Tag Archives: emerging infectious disease

Devastating Virus in Tasmanian Abalone Fishery

A news story reports the outbreak of abalone viral ganglioneuritis in Tasmania.  This is the first report of the disease in Tasmanian fisheries.  In fact, the disease appears to be quite newly emergent since, according to the Department of Primary Industries for the State of Victoria, the virus was previously not described in Australia prior to 2005.  Since 2005, it has been devastating abalone fisheries in Victoria.  Now it's in Tasmania.  One theory for the emergence of this herpes-like virus is that it is actually endemic in abalone populations and usually harmless. Environmental stress (e.g., via warming or polluted water) could induce increased virulence, leading to the high observed mortality rates.  This is an outbreak to keep an eye on. The PROMED-mail moderator writes this about the virus:

Ganglioneuritis is an interesting condition causing inflammation in the nervous tissue, which swells. The result is curling of the abalone foot and swelling of the mouth. Thus, the organism cannot eat and looses its grip on the rocks it so depends on.
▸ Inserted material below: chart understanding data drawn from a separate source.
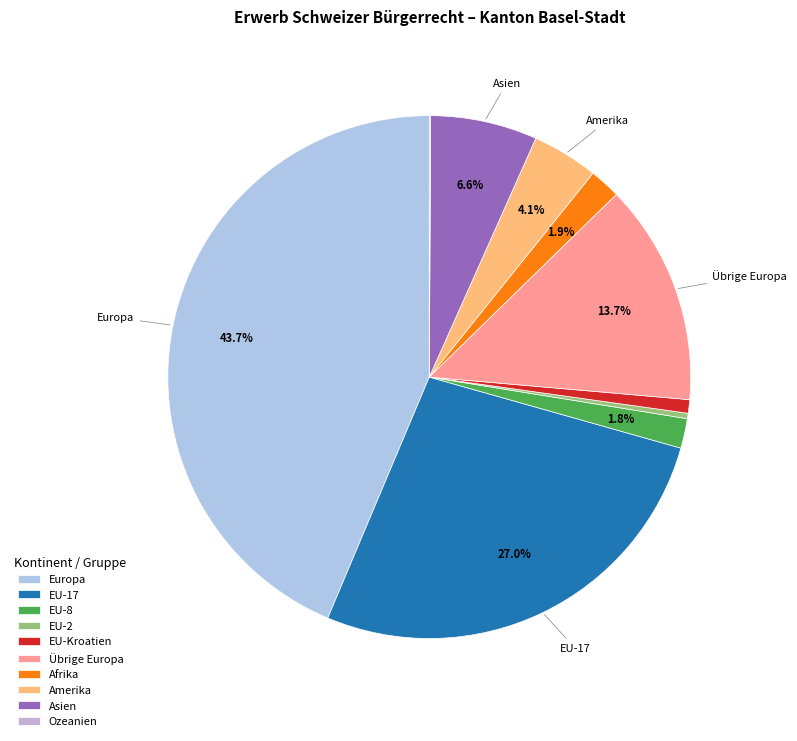

Is it true that EU-8 is 2% of the pie?

True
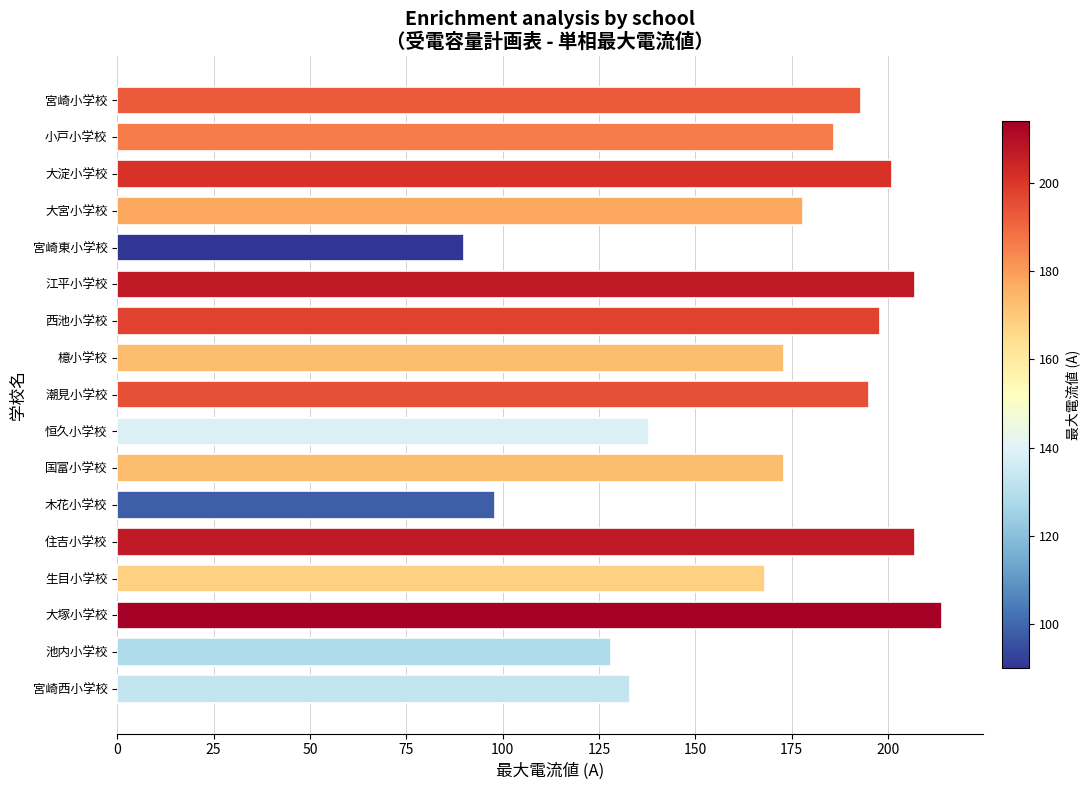

Are the bars horizontal?

Yes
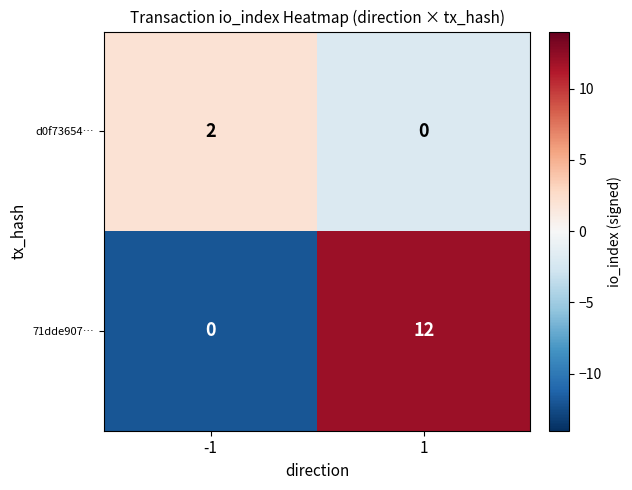

What is the smallest value displayed?

0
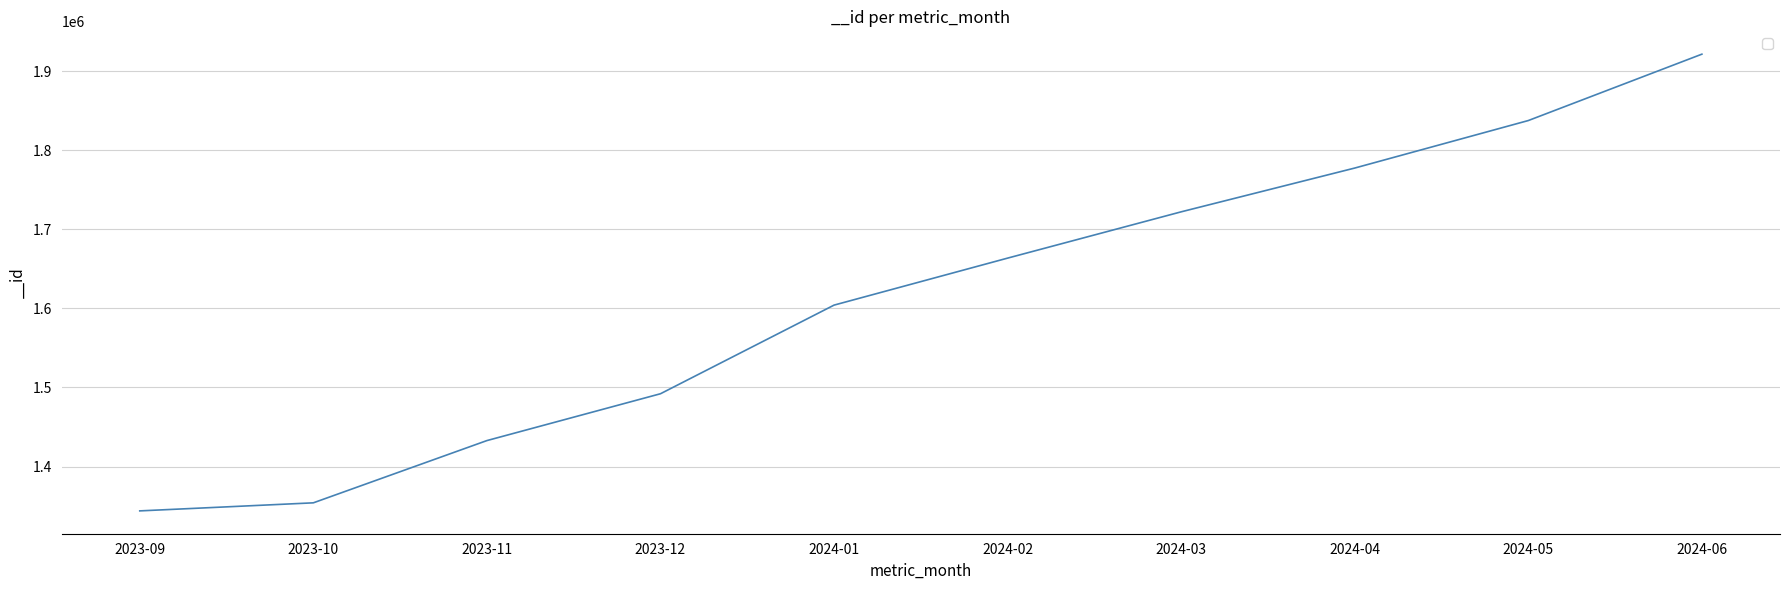

True or false: there are more than 0 points higher than both neighbors.

False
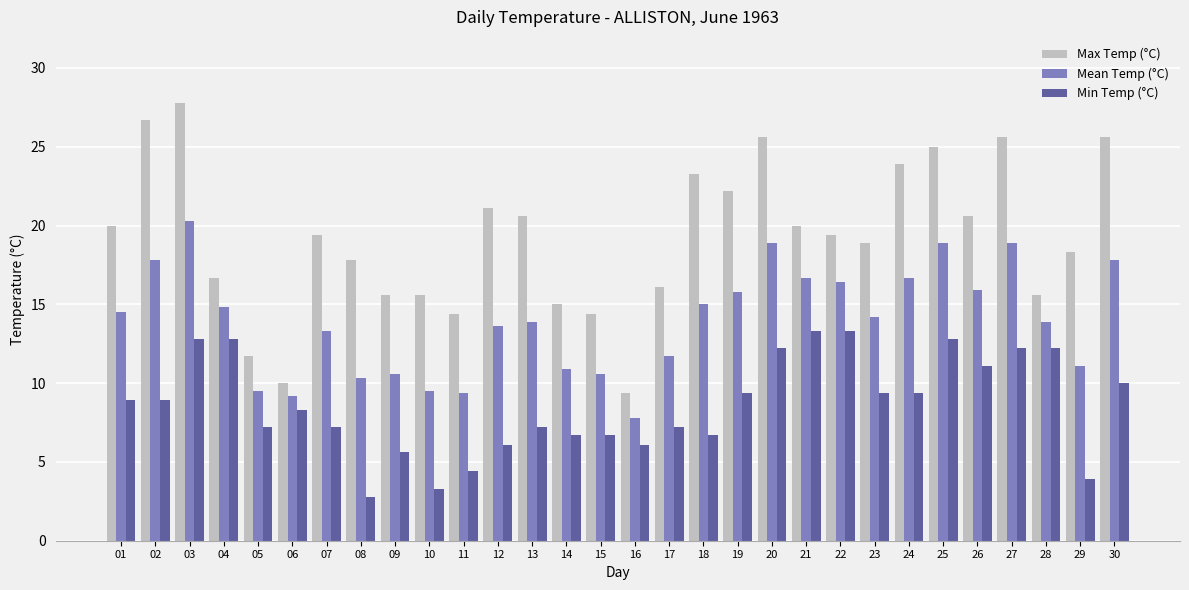

List the series in order of their peak value, lowest first.

Min Temp (°C), Mean Temp (°C), Max Temp (°C)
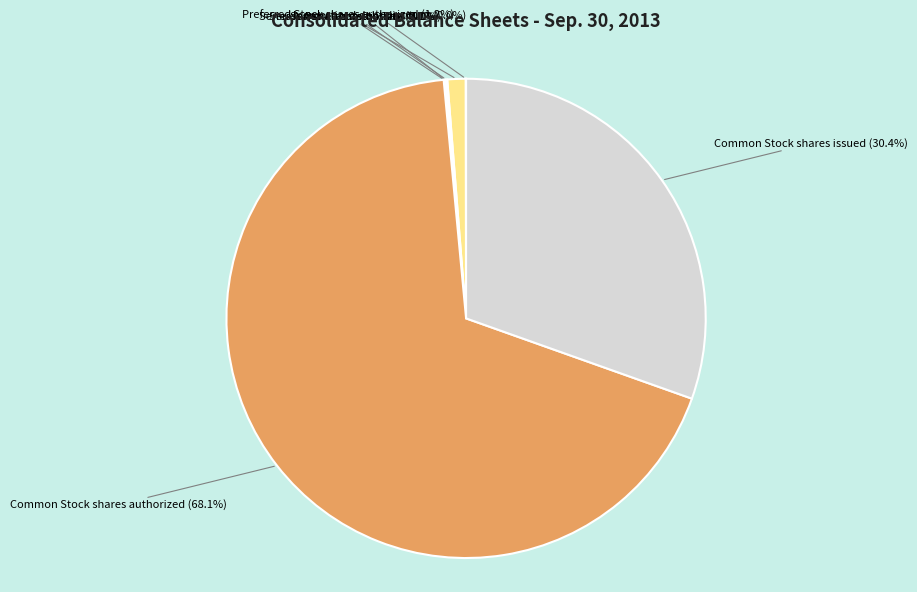

Which category accounts for the majority?

Common Stock shares authorized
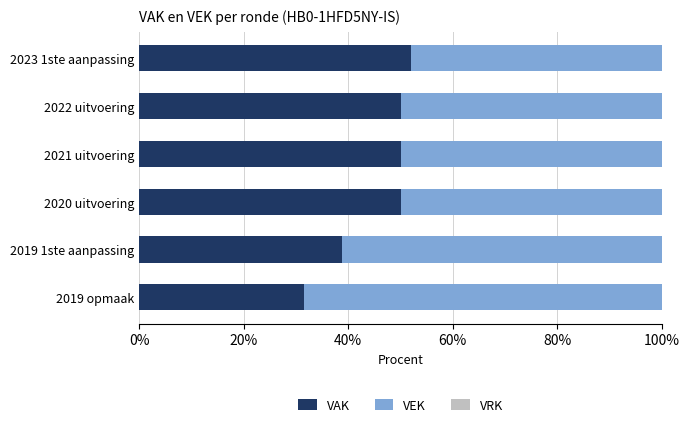

What is the difference between the second highest and minimum values in the VAK series?

18.6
Abalone viral ganglioneuritis (AVG) is a highly virulent herpes-like virus, undescribed in Australia before 2005, and still not well characterized. The virus affects the nervous tissue of abalone and rapidly causes death. The virus can be spread through direct contact, through the water column without contact, and in mucus that infected abalone produce before dying. The virus is thought to survive only a short time when out of a moist environment.